Natural gas futures dropped for a fourth day in New York on forecasts of milder-than-average weather that may limit demand for the heating fuel.
Gas slipped as much as 1 percent after WSI Corp. in Andover, Massachusetts, predicted mostly above-normal temperatures in the eastern half of the U.S. from Dec. 16 through Dec. 20. Prices closed at $3.46 per million Btu yesterday, the lowest settlement since Oct. 26.
“December has been a dud so far in terms of heating demand,” said Bob Yawger, director of the futures division at Mizuho Securities USA Inc. in New York. “I was under the impression that we were going to see colder weather than we had last year. The forecasts so far aren’t very supportive.”
Natural gas for January delivery fell 1.8 cents, or 0.5 percent, to $3.442 per million British thermal units at 9:15 a.m. on the New York Mercantile Exchange. The futures are up 15 percent this year.
The low in New York on Dec. 17 may be 36 degrees Fahrenheit (2 Celsius), 4 more than the usual reading, according to AccuWeather Inc. in State College, Pennsylvania.
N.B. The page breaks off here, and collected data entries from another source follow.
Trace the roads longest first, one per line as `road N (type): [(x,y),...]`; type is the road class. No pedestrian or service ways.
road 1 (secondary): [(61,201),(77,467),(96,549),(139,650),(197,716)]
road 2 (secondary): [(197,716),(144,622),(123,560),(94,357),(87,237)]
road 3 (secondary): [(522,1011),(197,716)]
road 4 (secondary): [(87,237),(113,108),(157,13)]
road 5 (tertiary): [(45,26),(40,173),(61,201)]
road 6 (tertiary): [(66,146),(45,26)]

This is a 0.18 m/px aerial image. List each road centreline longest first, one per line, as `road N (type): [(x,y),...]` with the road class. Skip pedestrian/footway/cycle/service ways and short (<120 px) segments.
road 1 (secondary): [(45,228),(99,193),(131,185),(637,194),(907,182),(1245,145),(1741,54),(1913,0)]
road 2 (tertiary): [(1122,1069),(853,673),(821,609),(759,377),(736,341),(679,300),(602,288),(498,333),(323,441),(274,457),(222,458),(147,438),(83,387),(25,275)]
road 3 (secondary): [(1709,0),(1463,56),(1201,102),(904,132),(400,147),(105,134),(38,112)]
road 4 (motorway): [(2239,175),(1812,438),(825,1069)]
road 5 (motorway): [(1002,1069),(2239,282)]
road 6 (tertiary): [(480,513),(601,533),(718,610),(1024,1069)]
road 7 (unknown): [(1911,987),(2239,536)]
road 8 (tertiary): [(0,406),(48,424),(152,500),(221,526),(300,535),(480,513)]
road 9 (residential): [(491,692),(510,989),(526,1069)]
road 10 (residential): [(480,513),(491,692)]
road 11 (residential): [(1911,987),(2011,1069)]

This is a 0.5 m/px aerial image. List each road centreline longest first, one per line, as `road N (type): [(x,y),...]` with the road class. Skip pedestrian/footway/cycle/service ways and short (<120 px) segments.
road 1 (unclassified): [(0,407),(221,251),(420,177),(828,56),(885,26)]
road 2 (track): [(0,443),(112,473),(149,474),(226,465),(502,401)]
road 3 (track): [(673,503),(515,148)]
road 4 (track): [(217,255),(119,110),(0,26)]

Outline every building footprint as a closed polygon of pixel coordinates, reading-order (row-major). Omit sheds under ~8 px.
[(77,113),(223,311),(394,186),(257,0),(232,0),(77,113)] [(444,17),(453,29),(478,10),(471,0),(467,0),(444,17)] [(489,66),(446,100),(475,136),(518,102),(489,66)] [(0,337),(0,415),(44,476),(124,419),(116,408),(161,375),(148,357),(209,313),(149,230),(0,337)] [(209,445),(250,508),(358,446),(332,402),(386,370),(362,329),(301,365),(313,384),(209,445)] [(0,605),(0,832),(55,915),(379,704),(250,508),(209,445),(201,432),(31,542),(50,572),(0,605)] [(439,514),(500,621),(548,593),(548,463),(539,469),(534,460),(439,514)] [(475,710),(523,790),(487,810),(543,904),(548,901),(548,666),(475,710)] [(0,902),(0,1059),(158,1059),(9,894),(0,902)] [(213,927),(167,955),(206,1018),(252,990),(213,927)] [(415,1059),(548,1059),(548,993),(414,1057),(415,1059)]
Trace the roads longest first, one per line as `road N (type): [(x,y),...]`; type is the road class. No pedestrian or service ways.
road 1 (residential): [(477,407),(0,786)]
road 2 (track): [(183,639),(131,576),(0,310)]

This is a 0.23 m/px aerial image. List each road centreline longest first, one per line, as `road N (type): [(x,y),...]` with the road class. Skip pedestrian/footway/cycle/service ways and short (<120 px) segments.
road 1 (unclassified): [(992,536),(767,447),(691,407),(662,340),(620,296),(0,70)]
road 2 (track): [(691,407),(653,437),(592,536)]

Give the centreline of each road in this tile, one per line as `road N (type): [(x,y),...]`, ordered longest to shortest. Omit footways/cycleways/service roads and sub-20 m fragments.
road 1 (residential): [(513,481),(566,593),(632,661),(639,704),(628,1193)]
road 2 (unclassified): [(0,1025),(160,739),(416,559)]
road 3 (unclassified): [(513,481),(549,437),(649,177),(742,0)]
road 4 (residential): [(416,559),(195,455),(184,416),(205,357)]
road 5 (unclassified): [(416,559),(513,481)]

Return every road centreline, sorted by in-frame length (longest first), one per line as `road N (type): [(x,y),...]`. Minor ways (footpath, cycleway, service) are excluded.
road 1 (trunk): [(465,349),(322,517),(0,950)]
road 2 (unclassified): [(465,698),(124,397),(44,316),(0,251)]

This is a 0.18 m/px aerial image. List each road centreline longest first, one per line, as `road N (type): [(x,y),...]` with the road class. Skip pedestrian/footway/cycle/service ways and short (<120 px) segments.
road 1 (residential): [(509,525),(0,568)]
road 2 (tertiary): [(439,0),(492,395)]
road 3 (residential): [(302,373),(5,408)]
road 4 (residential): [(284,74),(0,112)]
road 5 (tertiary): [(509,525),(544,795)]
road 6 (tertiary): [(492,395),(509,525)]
The low in Chicago on may be 29 degrees Fahrenheit, 7 above normal. About 50 percent of U.S. households use gas for heating, Energy Department data show.
This year will probably overtake 1998 to become the warmest year on record in the U.S., the National Oceanic and Atmospheric Administration said in a monthly climate report.
The first 11 months were the warmest start to any year in the contiguous states since the nation began keeping records in 1895, NOAA’s Climatic Data Center said Dec. 6.
U.S. natural gas output in the lower-48 states rose to a record in September as new wells in the Northeast’s Marcellus shale formation started producing, the Energy Department said.
Production increased 0.6 percent to 73.05 billion cubic feet a day, the highest level in data going back to 2005, the department’s Energy Information Administration said in the monthly EIA-914 report, released Nov. 30 in Washington.
The report covers gas gross withdrawals, which include gas used for repressuring, quantities vented and flared, and non- hydrocarbon gas removed in treating or processing operations.
U.S. gas inventories fell 73 billion cubic feet last week to 3.804 trillion, erasing a year-over-year surplus for the first time in 2012, according to the Energy Department.
Supplies were 0.9 percent below year-earlier levels and 4.6 percent above the five-year average in the week ended Nov. 30. The surplus to the average has declined from a six-year high of 61 percent in March, department data show.
The boom in oil and natural gas production helped the U.S. cut its reliance on imported fuel. America met 83 percent of its energy needs in the first eight months of the year, department data show. If the trend goes on through 2012, it will be the highest level of self-sufficiency since 1991.